Laughter Activates Your Rest-and-Digest System

One of the clearest signs that laughter functions as a relaxation technique is its effect on the parasympathetic nervous system, the branch of your nervous system responsible for calming you down after stress. A randomized controlled trial found that even hearing laughter significantly increased parasympathetic nervous activity, measured through heart rate variability. Stress typically suppresses this calming system. Laughter appears to reactivate it.

This is the same system that deep breathing, meditation, and vagus nerve stimulation target. Laughter reaches it through a different door, but the destination is the same: a lower heart rate, relaxed muscles, and a body that’s shifting out of stress mode.

Effects on Your Immune System

Chronic stress weakens immune function, and laughter seems to push back against that. Research from Loma Linda University found that watching humorous content significantly increased natural killer cell activity, the immune cells that patrol for viruses and abnormal cells. The study also measured increases in several types of antibodies, including immunoglobulin A (which protects your respiratory and digestive tracts) and immunoglobulin G (the most common antibody in your bloodstream). Some of these immune effects persisted for 12 hours after the laughter session ended, suggesting the benefits extend well beyond the moment itself.

Does Fake Laughter Work Too?

This is where things get interesting. Laughter yoga, a structured practice that combines intentional (initially fake) laughter with deep breathing exercises, has shown real physiological effects in clinical studies. Sessions typically last 30 to 50 minutes and follow a pattern of warm-up clapping, breathing techniques, playful exercises, and structured laughter. Programs usually run for several weeks, with sessions held multiple times per week.

The premise sounds absurd, but the body doesn’t fully distinguish between spontaneous and deliberate laughter.

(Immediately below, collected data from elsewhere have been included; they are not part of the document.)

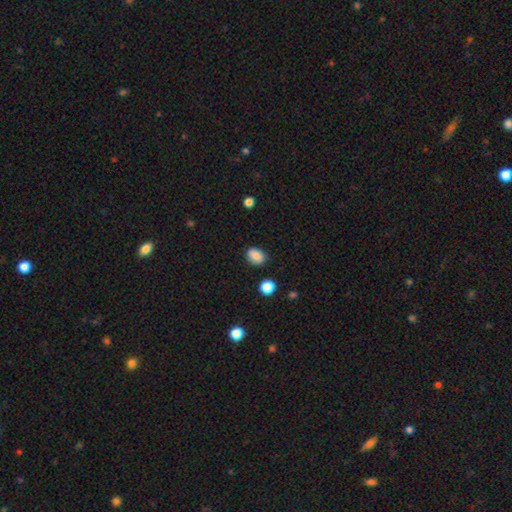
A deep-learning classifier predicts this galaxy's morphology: A smooth galaxy with no disk features (84%) that is in between round and cigar-shaped (69%).

Vote fractions:
- Smooth or featured? smooth: 84% / star or artifact: 10% / featured or disk: 6%
- How rounded? in between: 69% / round: 29% / cigar-shaped: 1%
- Merging? none: 80% / minor disturbance: 15% / major disturbance: 3% / merger: 2%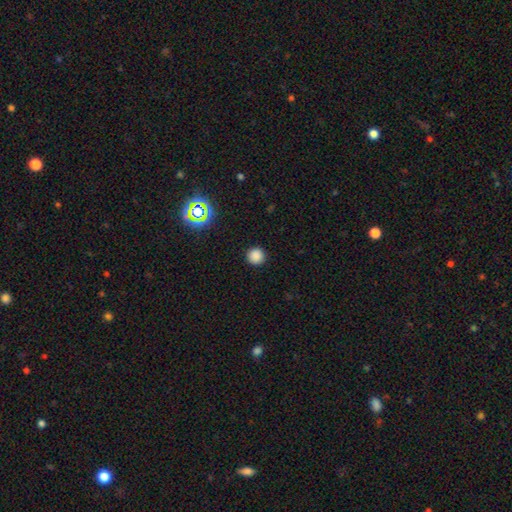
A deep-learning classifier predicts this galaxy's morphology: A smooth galaxy with no disk features (83%) that is round (95%).

Vote fractions:
- Smooth or featured? smooth: 83% / star or artifact: 14% / featured or disk: 3%
- How rounded? round: 95% / in between: 4% / cigar-shaped: 1%
- Merging? none: 92% / minor disturbance: 5% / major disturbance: 2% / merger: 1%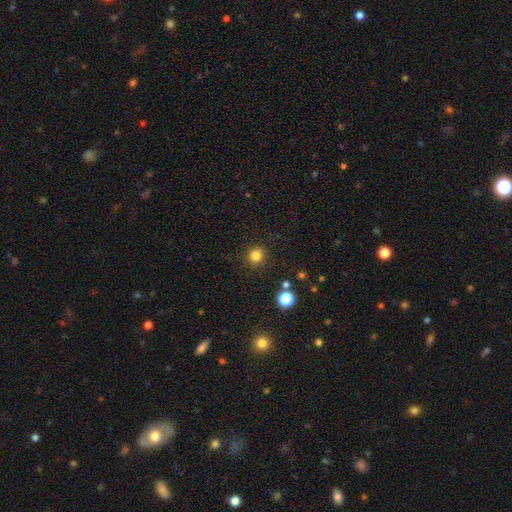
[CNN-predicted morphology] Smooth or featured? smooth (83%)
How rounded? round (89%)
Merging? none (90%)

Voluntary laughter engages many of the same muscles, triggers similar breathing patterns, and often transitions into genuine laughter once a group gets going. That said, the brain imaging research on opioid release specifically studied social laughter that was genuinely felt, so the neurochemical payoff is likely stronger when the laughter is real.

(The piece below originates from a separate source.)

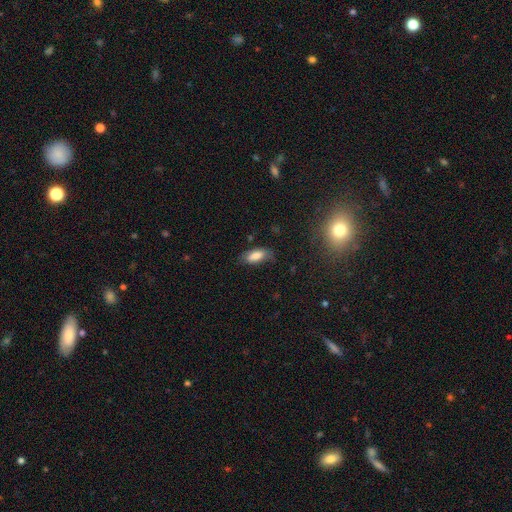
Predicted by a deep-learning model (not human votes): Smooth or featured? smooth (79%)
How rounded? in between (84%)
Merging? none (63%)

How Laughter Compares to Other Techniques

Laughter won’t replace deep breathing or meditation for someone managing serious anxiety, but it has some advantages that traditional techniques don’t. It requires no training, no quiet room, and no special equipment. It’s inherently social, which adds a layer of stress relief through connection. And unlike some relaxation practices that feel like work at first, laughter is immediately rewarding.

The muscle relaxation effect mirrors what happens in progressive muscle relaxation: muscles tense during the laugh, then release afterward, leaving them looser than they were before. The deep, rhythmic breathing that accompanies a hard laugh resembles diaphragmatic breathing exercises. And the cortisol reduction of nearly 44% on average is comparable to what some studies report for meditation and yoga.

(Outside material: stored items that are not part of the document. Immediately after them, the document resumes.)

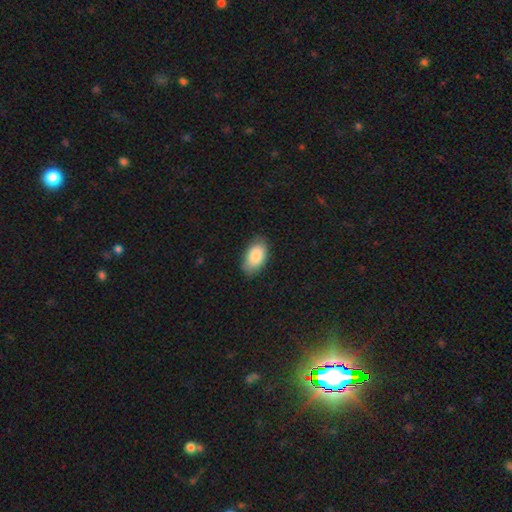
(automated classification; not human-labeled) Smooth or featured?
  - smooth: 86% *
  - featured or disk: 8%
  - star or artifact: 6%
How rounded?
  - in between: 94% *
  - round: 4%
  - cigar-shaped: 2%
Merging?
  - none: 81% *
  - minor disturbance: 15%
  - major disturbance: 3%
  - merger: 1%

Practical Ways to Use Laughter for Stress Relief

You don’t need a formal laughter yoga class to use this as a relaxation tool, though that’s one option. Watching comedy that genuinely makes you laugh, spending time with people who make you laugh, or even recalling a funny memory can activate the response. The key is actual laughter, not just amusement. Smiling at something clever doesn’t produce the same cascade of physiological changes that a full belly laugh does.

If you’re looking for a more structured approach, laughter yoga sessions are available in many cities and online. The typical format involves 30 to 40 minutes of guided exercises, and most programs recommend at least a few weeks of regular practice to see sustained benefits. Even short daily bursts of laughter, though, can shift your nervous system toward a calmer baseline over time.

The research consistently points in one direction: laughter produces real, measurable changes in stress hormones, muscle tension, immune markers, and nervous system activity. It checks every box that defines a relaxation technique. The fact that it also happens to feel good is a bonus most relaxation methods can’t match.